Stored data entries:

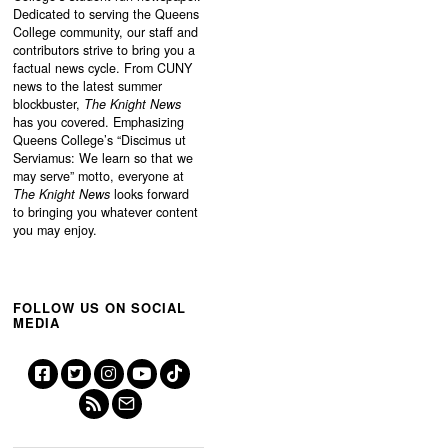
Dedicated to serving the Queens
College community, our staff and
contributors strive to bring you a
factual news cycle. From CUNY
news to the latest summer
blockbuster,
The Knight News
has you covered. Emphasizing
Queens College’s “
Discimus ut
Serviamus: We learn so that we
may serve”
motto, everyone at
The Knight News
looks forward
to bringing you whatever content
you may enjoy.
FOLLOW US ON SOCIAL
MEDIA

...

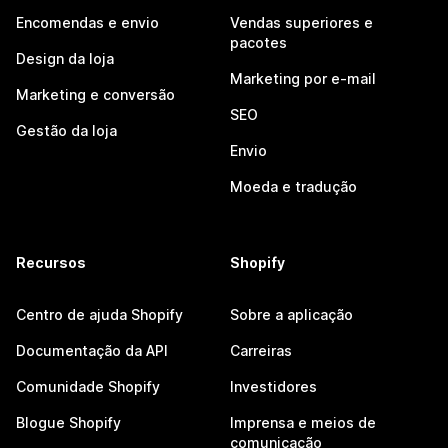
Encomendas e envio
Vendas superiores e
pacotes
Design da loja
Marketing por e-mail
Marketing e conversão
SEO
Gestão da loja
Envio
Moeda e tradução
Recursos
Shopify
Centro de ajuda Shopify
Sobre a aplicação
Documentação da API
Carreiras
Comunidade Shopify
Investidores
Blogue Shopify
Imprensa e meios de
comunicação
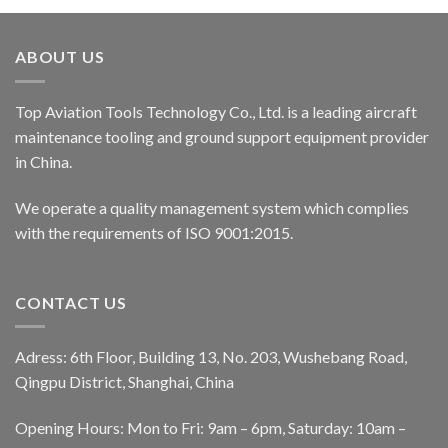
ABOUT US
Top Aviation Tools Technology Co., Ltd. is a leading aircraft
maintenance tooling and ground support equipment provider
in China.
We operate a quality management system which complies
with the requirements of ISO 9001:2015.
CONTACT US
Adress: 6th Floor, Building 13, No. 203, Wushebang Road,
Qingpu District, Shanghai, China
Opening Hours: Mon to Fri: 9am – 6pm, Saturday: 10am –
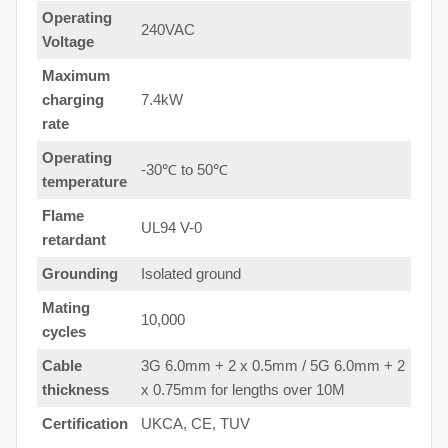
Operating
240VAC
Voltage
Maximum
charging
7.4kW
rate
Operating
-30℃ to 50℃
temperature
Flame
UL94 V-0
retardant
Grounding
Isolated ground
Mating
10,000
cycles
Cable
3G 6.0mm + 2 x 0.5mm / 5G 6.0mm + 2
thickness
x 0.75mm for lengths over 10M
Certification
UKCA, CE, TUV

Work to be completed: Transcribe the records above exactly, beginning at the line that contains "Dedicated to serving the Queens" and ending with the line that contains "you may enjoy.", both included, and nothing else.

Solution for this exercise:
Dedicated to serving the Queens
College community, our staff and
contributors strive to bring you a
factual news cycle. From CUNY
news to the latest summer
blockbuster,
The Knight News
has you covered. Emphasizing
Queens College’s “
Discimus ut
Serviamus: We learn so that we
may serve”
motto, everyone at
The Knight News
looks forward
to bringing you whatever content
you may enjoy.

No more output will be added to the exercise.